→ EXERCISE DESCRIPTION
Return every item below line for line, changing nothing.

→ SUPPLIED DATA
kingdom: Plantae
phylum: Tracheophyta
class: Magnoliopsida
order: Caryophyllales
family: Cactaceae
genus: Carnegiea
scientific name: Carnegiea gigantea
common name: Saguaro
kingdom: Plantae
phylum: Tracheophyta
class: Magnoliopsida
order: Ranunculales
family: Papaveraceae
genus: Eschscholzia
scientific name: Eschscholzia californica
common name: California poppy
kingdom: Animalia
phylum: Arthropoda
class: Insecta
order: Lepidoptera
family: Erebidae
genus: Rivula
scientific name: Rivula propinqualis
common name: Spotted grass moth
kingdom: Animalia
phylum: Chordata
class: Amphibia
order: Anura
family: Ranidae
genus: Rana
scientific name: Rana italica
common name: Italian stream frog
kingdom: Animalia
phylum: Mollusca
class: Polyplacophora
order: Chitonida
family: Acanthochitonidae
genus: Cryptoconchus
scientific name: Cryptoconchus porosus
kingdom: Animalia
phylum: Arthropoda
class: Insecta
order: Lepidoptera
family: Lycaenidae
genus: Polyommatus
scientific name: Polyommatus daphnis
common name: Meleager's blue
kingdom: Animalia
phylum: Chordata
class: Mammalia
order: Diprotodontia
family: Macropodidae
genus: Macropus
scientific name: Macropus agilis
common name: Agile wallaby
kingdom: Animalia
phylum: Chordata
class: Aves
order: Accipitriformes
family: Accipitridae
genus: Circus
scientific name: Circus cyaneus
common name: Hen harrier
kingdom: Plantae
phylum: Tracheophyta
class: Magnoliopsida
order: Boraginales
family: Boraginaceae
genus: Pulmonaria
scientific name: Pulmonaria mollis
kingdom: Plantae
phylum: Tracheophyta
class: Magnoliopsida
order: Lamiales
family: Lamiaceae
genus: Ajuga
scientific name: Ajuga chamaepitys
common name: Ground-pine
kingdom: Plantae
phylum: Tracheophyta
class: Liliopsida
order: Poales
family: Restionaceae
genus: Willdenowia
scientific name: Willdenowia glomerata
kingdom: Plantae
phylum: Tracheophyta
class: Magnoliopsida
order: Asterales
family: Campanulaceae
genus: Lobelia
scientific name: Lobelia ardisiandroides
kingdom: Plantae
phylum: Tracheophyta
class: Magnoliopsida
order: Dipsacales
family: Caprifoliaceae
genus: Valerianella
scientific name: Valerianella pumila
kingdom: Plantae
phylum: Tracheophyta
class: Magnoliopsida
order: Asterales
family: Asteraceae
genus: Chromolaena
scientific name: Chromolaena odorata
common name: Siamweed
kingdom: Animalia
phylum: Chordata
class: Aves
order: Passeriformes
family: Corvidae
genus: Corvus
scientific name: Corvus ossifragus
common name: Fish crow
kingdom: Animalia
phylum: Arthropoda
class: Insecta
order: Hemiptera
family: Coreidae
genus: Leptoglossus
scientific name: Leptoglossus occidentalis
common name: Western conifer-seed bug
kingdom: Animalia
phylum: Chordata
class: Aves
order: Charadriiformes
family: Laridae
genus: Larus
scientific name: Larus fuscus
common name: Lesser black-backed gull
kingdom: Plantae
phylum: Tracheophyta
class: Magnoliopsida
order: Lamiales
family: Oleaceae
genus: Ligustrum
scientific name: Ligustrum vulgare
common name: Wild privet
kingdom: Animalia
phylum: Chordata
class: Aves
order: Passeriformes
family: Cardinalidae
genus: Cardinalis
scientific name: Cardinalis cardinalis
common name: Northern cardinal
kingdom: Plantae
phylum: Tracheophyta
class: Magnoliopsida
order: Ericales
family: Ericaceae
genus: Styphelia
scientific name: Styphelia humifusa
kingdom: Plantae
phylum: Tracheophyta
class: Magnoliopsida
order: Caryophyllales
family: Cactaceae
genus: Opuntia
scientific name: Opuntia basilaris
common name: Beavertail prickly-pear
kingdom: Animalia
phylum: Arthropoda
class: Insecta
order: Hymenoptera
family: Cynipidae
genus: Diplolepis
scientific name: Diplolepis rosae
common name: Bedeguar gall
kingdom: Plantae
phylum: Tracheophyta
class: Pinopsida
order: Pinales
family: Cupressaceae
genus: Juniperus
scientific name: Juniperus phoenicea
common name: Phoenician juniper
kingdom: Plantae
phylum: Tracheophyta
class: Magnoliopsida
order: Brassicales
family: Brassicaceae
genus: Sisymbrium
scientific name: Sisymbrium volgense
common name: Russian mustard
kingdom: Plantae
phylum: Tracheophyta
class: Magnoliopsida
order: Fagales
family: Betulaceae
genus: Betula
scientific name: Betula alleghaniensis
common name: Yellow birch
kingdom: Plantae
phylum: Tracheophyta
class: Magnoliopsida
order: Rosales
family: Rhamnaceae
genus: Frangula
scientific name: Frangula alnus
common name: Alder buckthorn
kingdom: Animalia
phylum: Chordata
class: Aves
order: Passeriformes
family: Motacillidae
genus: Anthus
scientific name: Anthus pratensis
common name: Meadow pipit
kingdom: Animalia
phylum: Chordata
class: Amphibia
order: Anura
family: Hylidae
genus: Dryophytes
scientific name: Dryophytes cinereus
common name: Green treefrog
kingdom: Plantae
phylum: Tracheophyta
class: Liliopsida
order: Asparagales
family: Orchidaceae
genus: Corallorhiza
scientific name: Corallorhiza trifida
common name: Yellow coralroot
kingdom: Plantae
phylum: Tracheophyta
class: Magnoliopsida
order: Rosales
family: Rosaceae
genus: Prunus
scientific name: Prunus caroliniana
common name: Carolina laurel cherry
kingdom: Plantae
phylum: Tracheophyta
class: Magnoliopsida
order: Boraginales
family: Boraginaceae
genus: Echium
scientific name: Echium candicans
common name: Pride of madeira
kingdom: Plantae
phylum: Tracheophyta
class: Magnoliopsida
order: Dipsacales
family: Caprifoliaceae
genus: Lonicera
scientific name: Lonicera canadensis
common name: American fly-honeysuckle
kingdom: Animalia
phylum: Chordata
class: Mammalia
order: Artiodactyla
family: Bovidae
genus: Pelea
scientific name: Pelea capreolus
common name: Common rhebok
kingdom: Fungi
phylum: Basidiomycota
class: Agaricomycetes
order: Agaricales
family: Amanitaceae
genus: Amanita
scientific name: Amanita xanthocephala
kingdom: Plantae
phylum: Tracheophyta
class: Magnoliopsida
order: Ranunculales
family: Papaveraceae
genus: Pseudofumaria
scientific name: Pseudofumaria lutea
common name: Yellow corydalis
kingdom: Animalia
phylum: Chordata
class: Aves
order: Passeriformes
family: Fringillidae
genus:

→ COMPLETED TASK
kingdom: Plantae
phylum: Tracheophyta
class: Magnoliopsida
order: Caryophyllales
family: Cactaceae
genus: Carnegiea
scientific name: Carnegiea gigantea
common name: Saguaro
kingdom: Plantae
phylum: Tracheophyta
class: Magnoliopsida
order: Ranunculales
family: Papaveraceae
genus: Eschscholzia
scientific name: Eschscholzia californica
common name: California poppy
kingdom: Animalia
phylum: Arthropoda
class: Insecta
order: Lepidoptera
family: Erebidae
genus: Rivula
scientific name: Rivula propinqualis
common name: Spotted grass moth
kingdom: Animalia
phylum: Chordata
class: Amphibia
order: Anura
family: Ranidae
genus: Rana
scientific name: Rana italica
common name: Italian stream frog
kingdom: Animalia
phylum: Mollusca
class: Polyplacophora
order: Chitonida
family: Acanthochitonidae
genus: Cryptoconchus
scientific name: Cryptoconchus porosus
kingdom: Animalia
phylum: Arthropoda
class: Insecta
order: Lepidoptera
family: Lycaenidae
genus: Polyommatus
scientific name: Polyommatus daphnis
common name: Meleager's blue
kingdom: Animalia
phylum: Chordata
class: Mammalia
order: Diprotodontia
family: Macropodidae
genus: Macropus
scientific name: Macropus agilis
common name: Agile wallaby
kingdom: Animalia
phylum: Chordata
class: Aves
order: Accipitriformes
family: Accipitridae
genus: Circus
scientific name: Circus cyaneus
common name: Hen harrier
kingdom: Plantae
phylum: Tracheophyta
class: Magnoliopsida
order: Boraginales
family: Boraginaceae
genus: Pulmonaria
scientific name: Pulmonaria mollis
kingdom: Plantae
phylum: Tracheophyta
class: Magnoliopsida
order: Lamiales
family: Lamiaceae
genus: Ajuga
scientific name: Ajuga chamaepitys
common name: Ground-pine
kingdom: Plantae
phylum: Tracheophyta
class: Liliopsida
order: Poales
family: Restionaceae
genus: Willdenowia
scientific name: Willdenowia glomerata
kingdom: Plantae
phylum: Tracheophyta
class: Magnoliopsida
order: Asterales
family: Campanulaceae
genus: Lobelia
scientific name: Lobelia ardisiandroides
kingdom: Plantae
phylum: Tracheophyta
class: Magnoliopsida
order: Dipsacales
family: Caprifoliaceae
genus: Valerianella
scientific name: Valerianella pumila
kingdom: Plantae
phylum: Tracheophyta
class: Magnoliopsida
order: Asterales
family: Asteraceae
genus: Chromolaena
scientific name: Chromolaena odorata
common name: Siamweed
kingdom: Animalia
phylum: Chordata
class: Aves
order: Passeriformes
family: Corvidae
genus: Corvus
scientific name: Corvus ossifragus
common name: Fish crow
kingdom: Animalia
phylum: Arthropoda
class: Insecta
order: Hemiptera
family: Coreidae
genus: Leptoglossus
scientific name: Leptoglossus occidentalis
common name: Western conifer-seed bug
kingdom: Animalia
phylum: Chordata
class: Aves
order: Charadriiformes
family: Laridae
genus: Larus
scientific name: Larus fuscus
common name: Lesser black-backed gull
kingdom: Plantae
phylum: Tracheophyta
class: Magnoliopsida
order: Lamiales
family: Oleaceae
genus: Ligustrum
scientific name: Ligustrum vulgare
common name: Wild privet
kingdom: Animalia
phylum: Chordata
class: Aves
order: Passeriformes
family: Cardinalidae
genus: Cardinalis
scientific name: Cardinalis cardinalis
common name: Northern cardinal
kingdom: Plantae
phylum: Tracheophyta
class: Magnoliopsida
order: Ericales
family: Ericaceae
genus: Styphelia
scientific name: Styphelia humifusa
kingdom: Plantae
phylum: Tracheophyta
class: Magnoliopsida
order: Caryophyllales
family: Cactaceae
genus: Opuntia
scientific name: Opuntia basilaris
common name: Beavertail prickly-pear
kingdom: Animalia
phylum: Arthropoda
class: Insecta
order: Hymenoptera
family: Cynipidae
genus: Diplolepis
scientific name: Diplolepis rosae
common name: Bedeguar gall
kingdom: Plantae
phylum: Tracheophyta
class: Pinopsida
order: Pinales
family: Cupressaceae
genus: Juniperus
scientific name: Juniperus phoenicea
common name: Phoenician juniper
kingdom: Plantae
phylum: Tracheophyta
class: Magnoliopsida
order: Brassicales
family: Brassicaceae
genus: Sisymbrium
scientific name: Sisymbrium volgense
common name: Russian mustard
kingdom: Plantae
phylum: Tracheophyta
class: Magnoliopsida
order: Fagales
family: Betulaceae
genus: Betula
scientific name: Betula alleghaniensis
common name: Yellow birch
kingdom: Plantae
phylum: Tracheophyta
class: Magnoliopsida
order: Rosales
family: Rhamnaceae
genus: Frangula
scientific name: Frangula alnus
common name: Alder buckthorn
kingdom: Animalia
phylum: Chordata
class: Aves
order: Passeriformes
family: Motacillidae
genus: Anthus
scientific name: Anthus pratensis
common name: Meadow pipit
kingdom: Animalia
phylum: Chordata
class: Amphibia
order: Anura
family: Hylidae
genus: Dryophytes
scientific name: Dryophytes cinereus
common name: Green treefrog
kingdom: Plantae
phylum: Tracheophyta
class: Liliopsida
order: Asparagales
family: Orchidaceae
genus: Corallorhiza
scientific name: Corallorhiza trifida
common name: Yellow coralroot
kingdom: Plantae
phylum: Tracheophyta
class: Magnoliopsida
order: Rosales
family: Rosaceae
genus: Prunus
scientific name: Prunus caroliniana
common name: Carolina laurel cherry
kingdom: Plantae
phylum: Tracheophyta
class: Magnoliopsida
order: Boraginales
family: Boraginaceae
genus: Echium
scientific name: Echium candicans
common name: Pride of madeira
kingdom: Plantae
phylum: Tracheophyta
class: Magnoliopsida
order: Dipsacales
family: Caprifoliaceae
genus: Lonicera
scientific name: Lonicera canadensis
common name: American fly-honeysuckle
kingdom: Animalia
phylum: Chordata
class: Mammalia
order: Artiodactyla
family: Bovidae
genus: Pelea
scientific name: Pelea capreolus
common name: Common rhebok
kingdom: Fungi
phylum: Basidiomycota
class: Agaricomycetes
order: Agaricales
family: Amanitaceae
genus: Amanita
scientific name: Amanita xanthocephala
kingdom: Plantae
phylum: Tracheophyta
class: Magnoliopsida
order: Ranunculales
family: Papaveraceae
genus: Pseudofumaria
scientific name: Pseudofumaria lutea
common name: Yellow corydalis
kingdom: Animalia
phylum: Chordata
class: Aves
order: Passeriformes
family: Fringillidae
genus:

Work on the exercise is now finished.